What this calculator does
The Doppler effect is the change in pitch you hear when a sound source moves toward or away from you - the familiar rise and fall in the siren of a passing ambulance. This calculator computes the frequency an observer actually hears, given the source's emitted frequency, the relative speeds of source and observer, and the air temperature (which sets the speed of sound).
How to use it
Enter the source frequency f0 in hertz, the air temperature in degrees Celsius, and the two speeds in km/h. Use the sign convention carefully: the source speed Vs is positive when the source approaches the observer and negative when it recedes; the observer speed Vo is positive when the observer moves away from the source and negative when approaching.

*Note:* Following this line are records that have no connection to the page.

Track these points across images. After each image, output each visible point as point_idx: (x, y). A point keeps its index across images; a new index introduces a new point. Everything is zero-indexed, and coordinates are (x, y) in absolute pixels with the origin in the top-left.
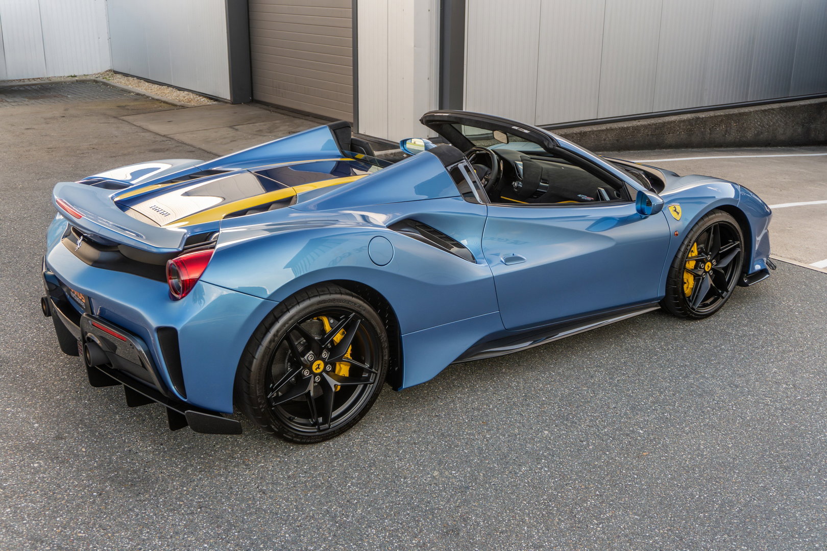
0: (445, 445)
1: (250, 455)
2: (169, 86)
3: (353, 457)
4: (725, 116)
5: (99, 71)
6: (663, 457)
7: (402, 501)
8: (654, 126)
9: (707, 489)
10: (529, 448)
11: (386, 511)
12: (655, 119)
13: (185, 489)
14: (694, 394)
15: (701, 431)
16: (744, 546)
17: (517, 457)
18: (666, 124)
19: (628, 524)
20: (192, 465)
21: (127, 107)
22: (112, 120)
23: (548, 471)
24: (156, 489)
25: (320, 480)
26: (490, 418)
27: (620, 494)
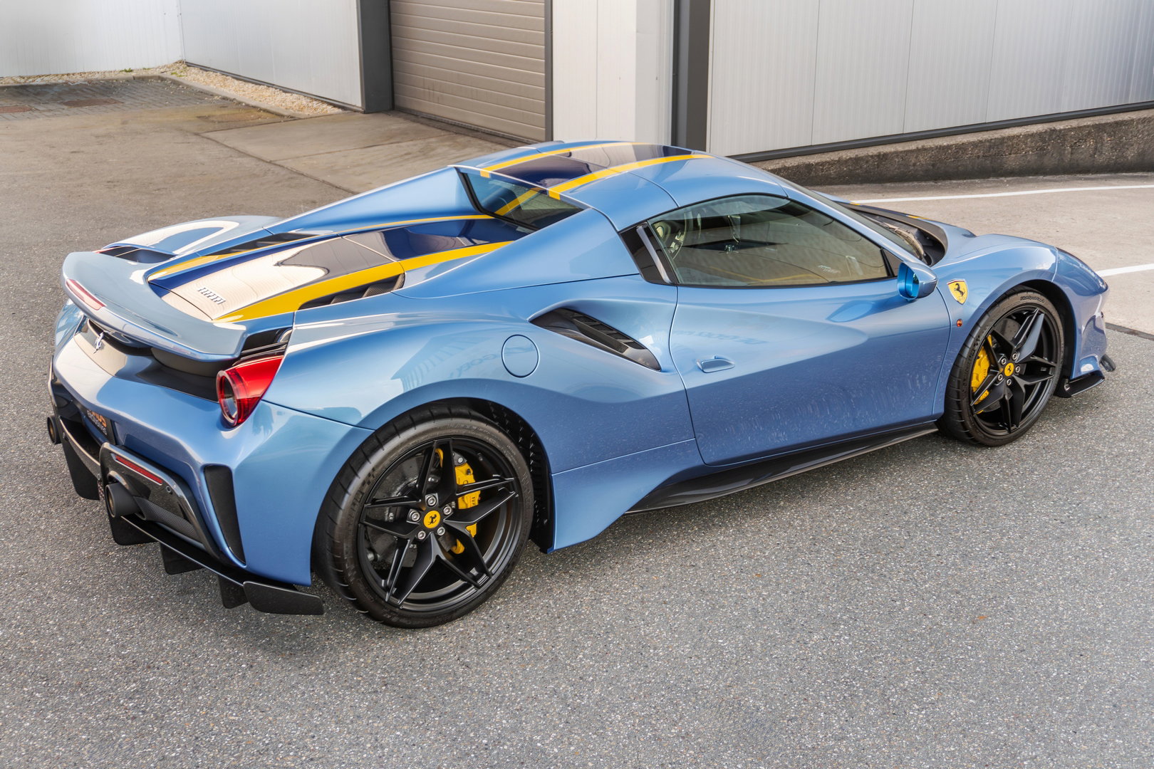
0: (706, 605)
2: (270, 85)
3: (581, 621)
4: (1095, 126)
5: (165, 62)
6: (1006, 622)
7: (653, 678)
8: (988, 144)
9: (1069, 665)
10: (822, 609)
11: (632, 691)
12: (988, 132)
13: (362, 660)
14: (1050, 537)
15: (1059, 587)
16: (1119, 739)
17: (806, 622)
18: (1006, 140)
19: (960, 710)
21: (211, 119)
22: (193, 139)
23: (849, 641)
24: (324, 661)
25: (541, 651)
26: (767, 569)
27: (949, 670)
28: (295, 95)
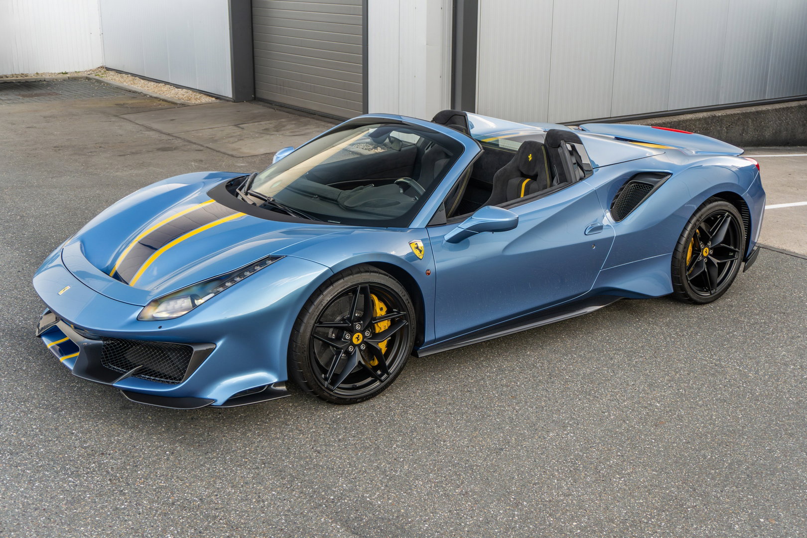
0: (478, 415)
1: (302, 422)
2: (167, 83)
3: (395, 425)
4: (744, 114)
5: (91, 68)
6: (678, 425)
7: (443, 459)
8: (669, 125)
9: (719, 451)
10: (555, 417)
11: (430, 467)
12: (669, 117)
13: (247, 449)
14: (708, 374)
15: (713, 404)
16: (751, 495)
17: (545, 425)
18: (681, 123)
19: (647, 478)
20: (250, 431)
21: (125, 106)
22: (114, 119)
23: (574, 436)
24: (222, 449)
25: (368, 443)
26: (518, 393)
27: (640, 454)
28: (184, 90)
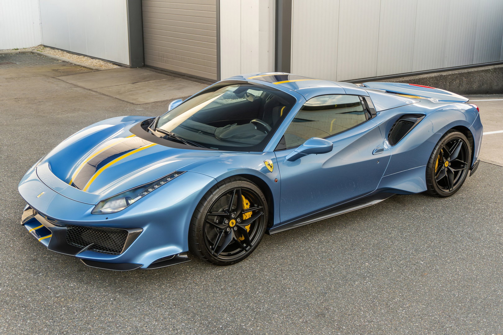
0: (309, 271)
1: (196, 278)
2: (85, 56)
3: (256, 279)
4: (460, 74)
5: (33, 46)
6: (436, 275)
7: (290, 300)
8: (413, 81)
9: (463, 292)
10: (358, 272)
11: (281, 305)
12: (413, 76)
13: (163, 296)
14: (451, 242)
15: (457, 262)
16: (485, 319)
17: (352, 277)
19: (419, 310)
20: (164, 284)
21: (59, 71)
23: (371, 284)
24: (146, 297)
25: (240, 291)
26: (333, 257)
27: (413, 295)
28: (97, 60)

Speeds are converted internally to metres per second before the formula is applied.
The formula explained
First the speed of sound is found from the temperature: \(v = 331.5 + 0.61\,T\) (about 343.7 m/s at 20 C). Then the observed frequency is \(f = f_0\,(v - v_o) / (v - v_s)\). When the source approaches, the denominator shrinks and the pitch rises; when the observer recedes, the numerator shrinks and the pitch falls.
$$f = f_0 \cdot \frac{v - V_o}{v - V_s}$$
Worked example
A car horn sounds f0 = 440 Hz, air at 20 C, the car approaches at Vs = 135 km/h while you stand still (Vo = 0). The speed of sound is \(331.5 + 0.61 \times 20 = 343.7\) m/s, and \(V_s = 135 \times 0.2777778 = 37.5\) m/s. So $$f = 440 \times \frac{343.7}{343.7 - 37.5} = 440 \times \frac{343.7}{306.2} \approx 493.89 \text{ Hz}$$ the 440 Hz "A" rises to nearly a "B", a clear step up in pitch.
FAQ
Why does the heard pitch drop after the source passes? Once the source is moving away, Vs becomes negative, the denominator grows, and f falls below f0.
What if the source reaches the speed of sound? The denominator \((v - v_s)\) goes to zero and the formula diverges - this is the shock-front / sonic-boom regime, so the tool flags it as out of range.
Why include temperature? The speed of sound in air depends on temperature; warmer air carries sound faster, slightly changing the Doppler shift.